Sintió la mandíbula tensarse apenas. Que hablaran de su familia lo ponía incómodo. Han mantuvo la sonrisa, pero por dentro ya había rodado los ojos tres veces.
Mencionar a mi familia en los primeros cinco minutos. Récord nuevo.
—Ellos están contentos de apoyar al instituto, señor —dijo con tono neutro.
—Y no me cabe duda de que están orgullosos de ti —añadió el director, como quien recita algo que ha dicho muchas veces.
Han no respondió.

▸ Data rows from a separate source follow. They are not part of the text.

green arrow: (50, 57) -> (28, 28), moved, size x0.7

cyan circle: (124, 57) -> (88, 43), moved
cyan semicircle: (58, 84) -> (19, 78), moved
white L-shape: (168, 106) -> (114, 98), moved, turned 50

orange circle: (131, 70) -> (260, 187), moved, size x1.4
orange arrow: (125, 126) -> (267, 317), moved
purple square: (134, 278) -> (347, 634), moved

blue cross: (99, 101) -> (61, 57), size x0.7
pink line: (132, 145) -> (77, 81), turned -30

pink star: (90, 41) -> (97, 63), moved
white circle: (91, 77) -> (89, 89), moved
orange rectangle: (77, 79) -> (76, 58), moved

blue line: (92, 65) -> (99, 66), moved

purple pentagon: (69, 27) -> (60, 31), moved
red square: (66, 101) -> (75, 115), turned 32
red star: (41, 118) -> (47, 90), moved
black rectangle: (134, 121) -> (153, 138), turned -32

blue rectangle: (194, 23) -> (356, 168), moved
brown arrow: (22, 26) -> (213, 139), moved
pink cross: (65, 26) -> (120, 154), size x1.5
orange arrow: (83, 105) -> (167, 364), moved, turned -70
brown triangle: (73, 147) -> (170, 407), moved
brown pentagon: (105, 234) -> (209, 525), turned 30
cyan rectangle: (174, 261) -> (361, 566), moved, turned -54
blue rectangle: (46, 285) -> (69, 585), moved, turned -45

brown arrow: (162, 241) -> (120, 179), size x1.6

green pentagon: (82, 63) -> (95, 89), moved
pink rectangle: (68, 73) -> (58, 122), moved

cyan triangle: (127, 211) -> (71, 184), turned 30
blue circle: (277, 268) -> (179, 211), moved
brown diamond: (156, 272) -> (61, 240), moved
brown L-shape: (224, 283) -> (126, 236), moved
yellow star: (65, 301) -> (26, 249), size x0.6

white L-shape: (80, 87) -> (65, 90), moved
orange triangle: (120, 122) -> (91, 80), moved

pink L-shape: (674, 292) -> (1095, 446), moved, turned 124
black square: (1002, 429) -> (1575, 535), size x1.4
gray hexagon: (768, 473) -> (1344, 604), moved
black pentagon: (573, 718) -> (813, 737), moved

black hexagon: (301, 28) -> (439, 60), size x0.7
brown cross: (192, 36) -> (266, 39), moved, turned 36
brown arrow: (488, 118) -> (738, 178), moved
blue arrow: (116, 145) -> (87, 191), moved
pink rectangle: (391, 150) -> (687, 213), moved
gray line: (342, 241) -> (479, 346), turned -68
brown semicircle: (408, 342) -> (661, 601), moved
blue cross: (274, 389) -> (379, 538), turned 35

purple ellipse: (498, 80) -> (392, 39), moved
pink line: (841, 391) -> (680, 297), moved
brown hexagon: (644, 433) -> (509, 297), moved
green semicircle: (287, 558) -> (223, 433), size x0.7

No por falta de palabras, sino porque no quería mentir.
—Ahora bien —continuó el director, abriendo una carpeta delgada frente a él—, hay un asunto adicional por el cual te llamé. Un favor, más bien. Aunque creo que solo tú puedes manejarlo bien.
Han ladeó ligeramente la cabeza, curioso.
—Los hijos de George Blackwood comenzarán sus clases hoy en LeRoi.
Han levantó las cejas levemente. Ese apellido no era cualquier apellido. Lo conocía. Todo el mundo lo conocía. George Blackwood no solo era un político poderoso; era el tipo de persona que convertía cualquier espacio en una sala de estrategia, y cualquier conversación casual en una jugada.